Among all of these lawsuits, a very serious illness struck me. I began to have severe problems and, as a consequence, depression, insomnia, loss of vision, dizziness, weight loss, etc. It ended up being diabetes. I was relocated to Tegucigalpa for three months. I returned to MIMAT, but the situation was really bad because the persecution also reached them. They began to pressure, blackmail, and defame the organization. What some of the members began to tell me was that it would be better for me to stay on the sidelines so as not to compromise the organization, but the majority supported me in the fight. They continues to use other strategies in order to not expose the organization. In these adventures and in view of my precarious state of health, which was not improving noticeably, I decided to leave my job. But I would never give up the fight.

Despite all the bitter experiences I have had, I have three children. I never left them alone or in the care of their father, nor with my mother.
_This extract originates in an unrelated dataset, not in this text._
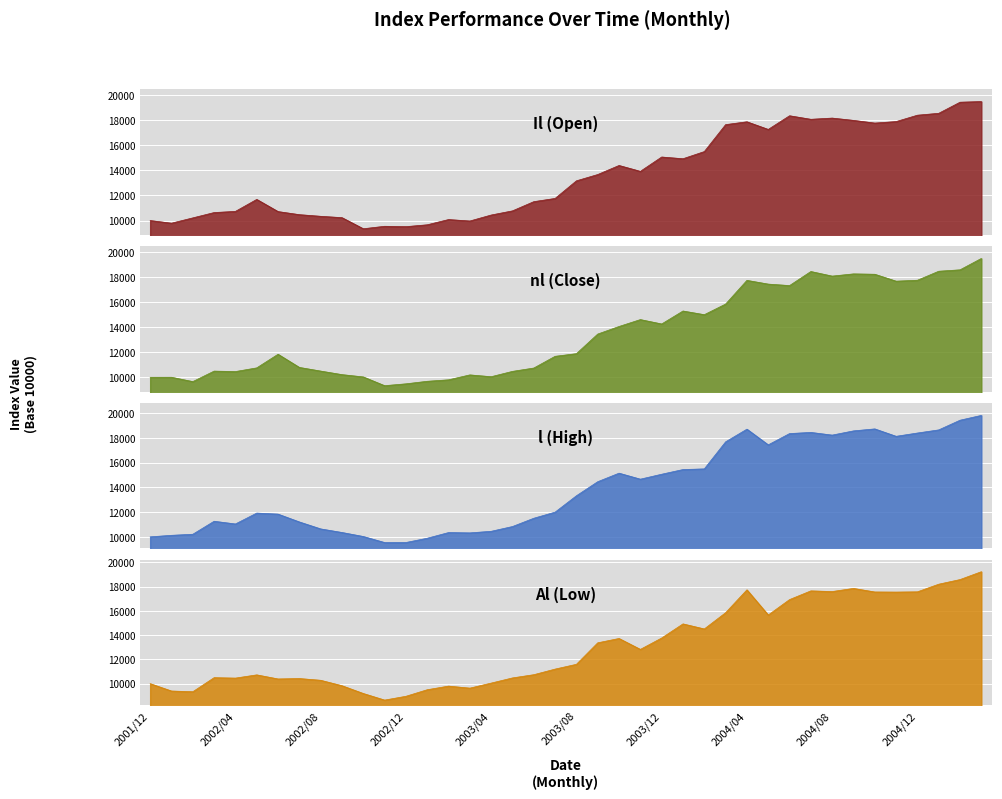

Which series changed the most between 2002/06 and 2004/10?

Al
I worked hard to educate them. I have them by my side studying as I write these words, and to all the women and children who suffer or have suffered the same as me, I continue to fight and I ask that they do the same, so that their rights are respected as they deserve. It is justice.

The voice of the voiceless is us, the survivors of all those bitter experiences, who will promote changes in our attitude and help reduce violence.